China itself believes so strongly – the Global Times, which is affiliated with the official Communist Party mouthpiece, People’s Daily and thus qualifies as state-run media, has reported that China’s leadership in creating the AIIB indicates an “influence” that “is prominent and far-reaching”, carrying “more profound significance than successfully hosting” the 2008 “Olympic Games”. Further, the Chinese believe that the fact that the allies of the United States have joined the AIIB does not imply that their actions aim to “flatter China”, but does show that they have identified that “the benefits” of joining will “outweigh their relations with Washington”.

However, what would this clear Chinese dominance over the Bank mean for the other Asian nations? It might be argued that China’s excessive control over the AIIB might only solidify the existing unequal trade relations between China and its Asian neighbours, and might result in the smaller Asian economies to become ensnarled in a quagmire with only China remaining upright, further upsetting the balance of power in the Continent.

Currently, most Asian nations are facing trade deficits with respect to China, and in the past half a decade, the Chinese economy accounted for 84% of the total industrial growth in Asia, along with 75% of the growth in industrial exports.

China’s policy of competitive connectivity means that it does not seek to cease globalisation, but to bend it in a manner that ensures that its own industries attain faster growth than those of other nations.

Further, the Chinese, Jin Liqun, looking set to head the AIIB, is a man who has been the Deputy Finance Minister of China, the Chairman of the committee that oversaw China’s sovereign wealth fund called the China Investment Corporation, and also the Chairman of one of China’s biggest investment banks, namely, China International Capital Corporation. This only strengthens fears of China hegemonizing the working of the AIIB.

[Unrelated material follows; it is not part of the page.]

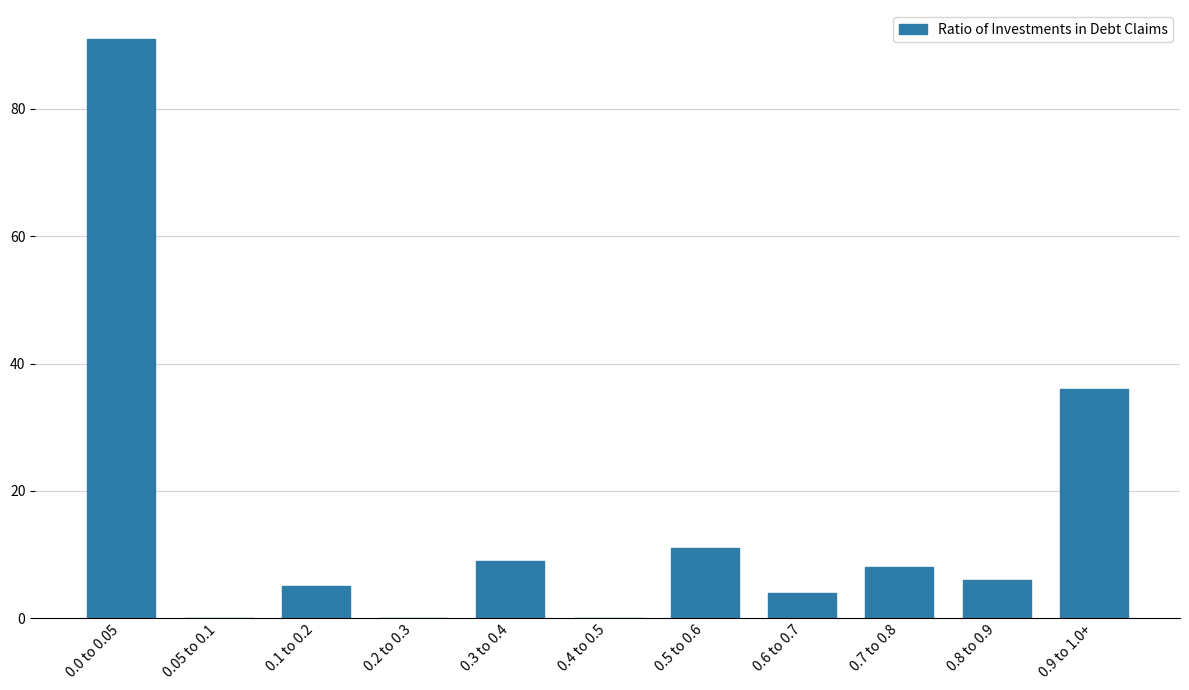

Reading right to left, extract all data points from this chart.

0.9 to 1.0+=36	0.8 to 0.9=6	0.7 to 0.8=8	0.6 to 0.7=4	0.5 to 0.6=11	0.4 to 0.5=0	0.3 to 0.4=9	0.2 to 0.3=0	0.1 to 0.2=5	0.05 to 0.1=0	0.0 to 0.05=91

However, Liqun has also served as a Vice President of the Asian Development Bank and as an Alternate Executive Director of the World Bank, which does bode well for the AIIB.

Further, although the AIIB is a “master stroke of economic diplomacy” of the Chinese, worries about imbalanced economic relations cannot negate the benefits of the Bank.

The AIIB, owing to the lacuna in sufficient infrastructure funding in Asia, seeks to accelerate the growth of infrastructure projects in a continent which has been witnessing a massive financial progress in the past decade. Blending in public and private funding together, it will seek to aid finance infrastructure projects across Asia, and will, over the next 10 years, work in harmony with the Asian Development Bank, the World Bank, as well as a myriad other banks in order to overcome an estimated $8 trillion infrastructure shortfall in Asia.

With the Western countries, especially those in Europe, actively supporting this institution, their identification, firstly of the Asian nations as a collective financial power, and secondly of the importance and potential of investment in infrastructure projects in this part of the world, indicates that this institution was truly required in Asia for it to become financially at par with Europe and the USA. Slated to be fully established by the end of 2015, one can only hope greatly for the AIIB and the future of the largest continent in the world.